Hierarchical nanophase-separated structures created by precisely-designed polymers with complexity

Abstract

This review paper summarizes recent advances in self-assembly of complex polymers, focusing on three characteristic polymeric systems. The first is star-branched polymers of the ABC type, the second one consists of multiblock terpolymers with different chain lengths, while the third comprises supramacromolecular assembly systems with hydrogen and ionic bonding interactions between different polymer species. A quasicrystalline tiling structure with mesoscopic length scale has been found for the first star polymer system as well as the periodic Archimedean tiling structures, and moreover three-dimensional Zincblende network structure has been discovered.
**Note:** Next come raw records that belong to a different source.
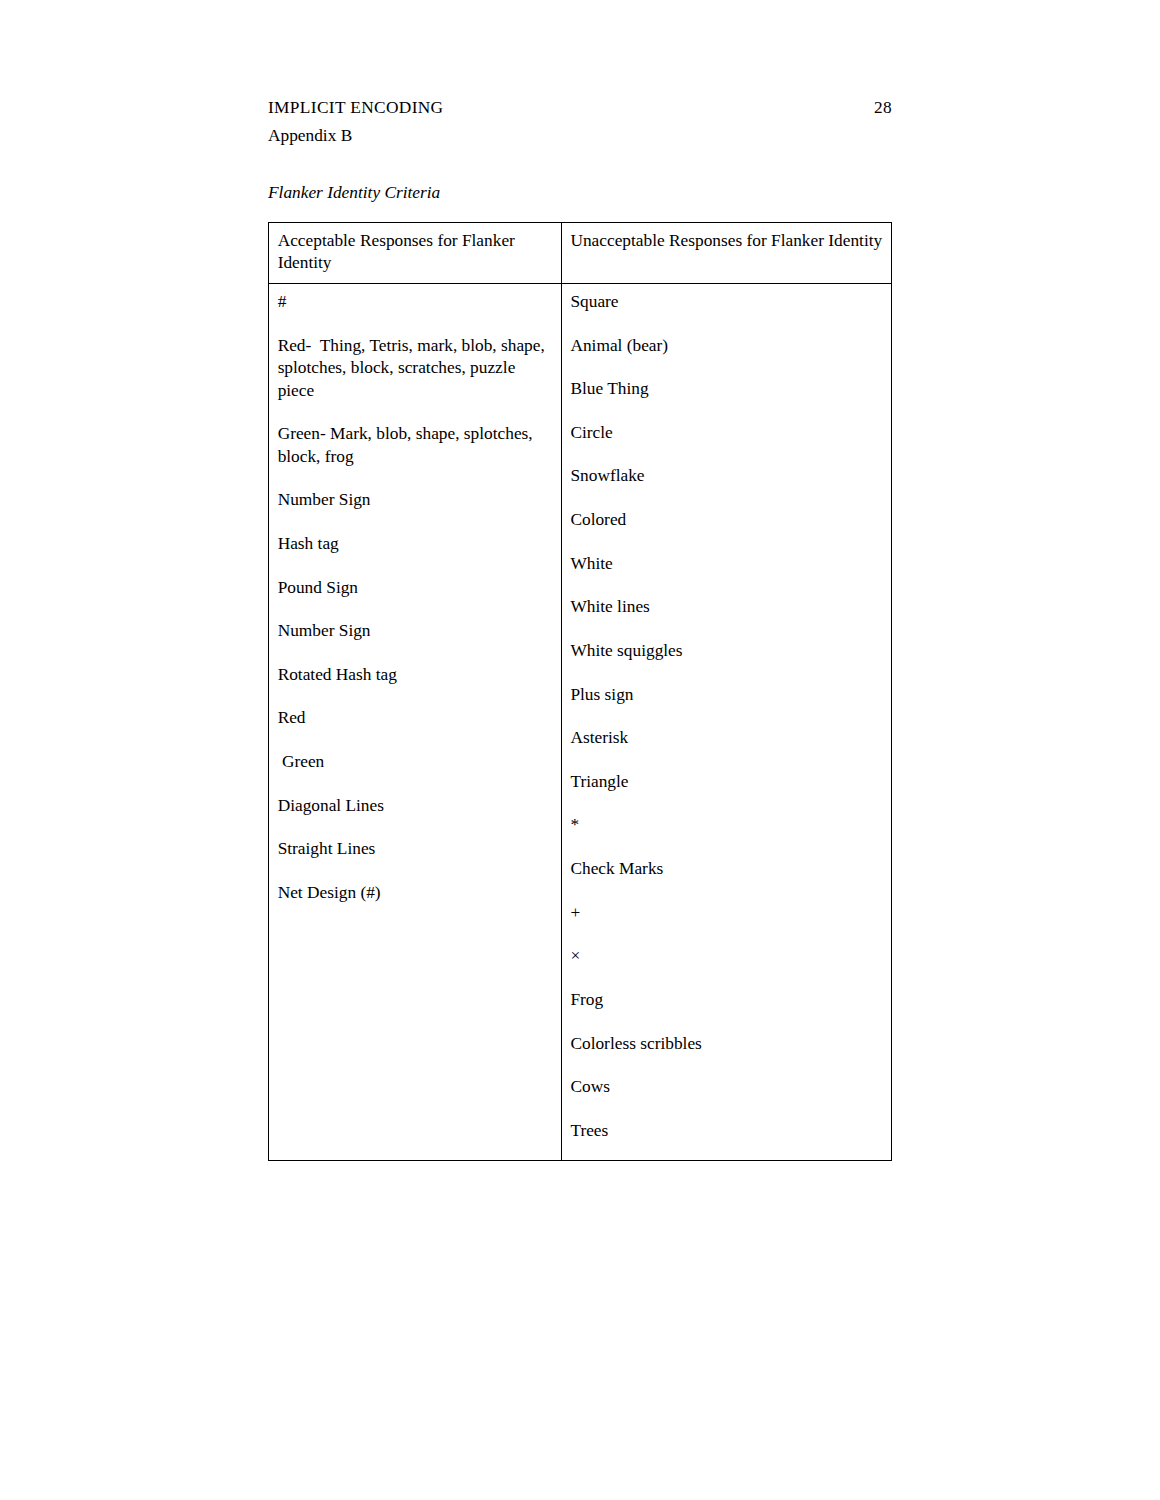Implicit Encoding 28
Appendix B
Flanker Identity Criteria
| Acceptable Responses for Flanker Identity | Unacceptable Responses for Flanker Identity |
| --- | --- |
| # Red- Thing, Tetris, mark, blob, shape, splotches, block, scratches, puzzle piece Green- Mark, blob, shape, splotches, block, frog Number Sign Hash tag Pound Sign Number Sign Rotated Hash tag Red Green Diagonal Lines Straight Lines Net Design (#) | Square Animal (bear) Blue Thing Circle Snowflake Colored White White lines White squiggles Plus sign Asterisk Triangle * Check Marks + × Frog Colorless scribbles Cows Trees |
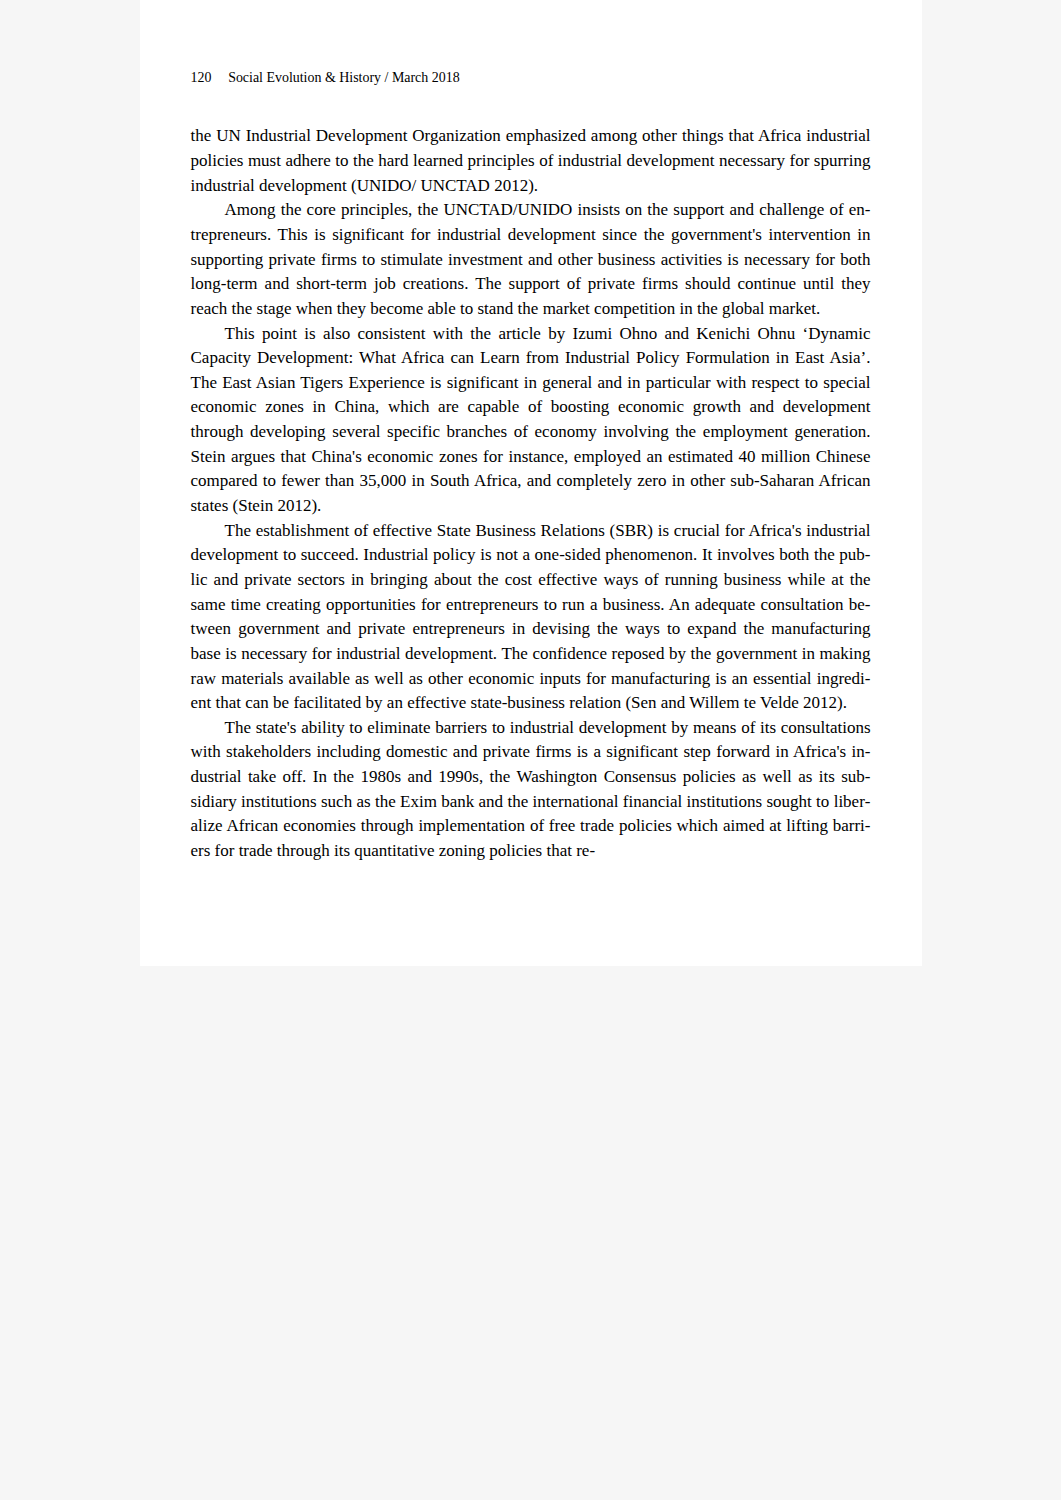120 Social Evolution & History / March 2018
the UN Industrial Development Organization emphasized among other things that Africa industrial policies must adhere to the hard learned principles of industrial development necessary for spurring industrial development (UNIDO/ UNCTAD 2012).
Among the core principles, the UNCTAD/UNIDO insists on the support and challenge of entrepreneurs. This is significant for industrial development since the government's intervention in supporting private firms to stimulate investment and other business activities is necessary for both long-term and short-term job creations. The support of private firms should continue until they reach the stage when they become able to stand the market competition in the global market.
This point is also consistent with the article by Izumi Ohno and Kenichi Ohnu ‘Dynamic Capacity Development: What Africa can Learn from Industrial Policy Formulation in East Asia’. The East Asian Tigers Experience is significant in general and in particular with respect to special economic zones in China, which are capable of boosting economic growth and development through developing several specific branches of economy involving the employment generation. Stein argues that China's economic zones for instance, employed an estimated 40 million Chinese compared to fewer than 35,000 in South Africa, and completely zero in other sub-Saharan African states (Stein 2012).
The establishment of effective State Business Relations (SBR) is crucial for Africa's industrial development to succeed. Industrial policy is not a one-sided phenomenon. It involves both the public and private sectors in bringing about the cost effective ways of running business while at the same time creating opportunities for entrepreneurs to run a business. An adequate consultation between government and private entrepreneurs in devising the ways to expand the manufacturing base is necessary for industrial development. The confidence reposed by the government in making raw materials available as well as other economic inputs for manufacturing is an essential ingredient that can be facilitated by an effective state-business relation (Sen and Willem te Velde 2012).
The state's ability to eliminate barriers to industrial development by means of its consultations with stakeholders including domestic and private firms is a significant step forward in Africa's industrial take off. In the 1980s and 1990s, the Washington Consensus policies as well as its subsidiary institutions such as the Exim bank and the international financial institutions sought to liberalize African economies through implementation of free trade policies which aimed at lifting barriers for trade through its quantitative zoning policies that re-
Furthermore the hierarchical structures having two length scales have been also found for the ABC star molecules whose chain length ratios, that is, A/B and/or A/C are larger than approximately five. Hierarchical structures with double periodicity have been observed for the hexablock and undecablock terpolymers and it has been revealed that their morphology changes systematically depending on composition of polymeric species. Poly(4-hydroxystyrene) (H) homopolymer was found to be dissolved into microdomain of poly(2-vinylpyridine) formed by poly(styrene-b-2-vinylpyridine) due to hydrogen bonding interaction, resulting in the origin of morphological transitions depending on the composition of H homopolymer added. Hierarchical structures possessing double periodicity have been found for poly(isoprene-b-2-vinylpyridine)/poly(styrene-b-4-hydroxystyrene) blends depending on both volume fractions of component polymers and blend ratio. Blends of different homopolymers with several complementary nucleotides or acid/base moieties on chain ends have been confirmed to show nanophase-separated structures as a result of successful formation of “supramacromolecules”.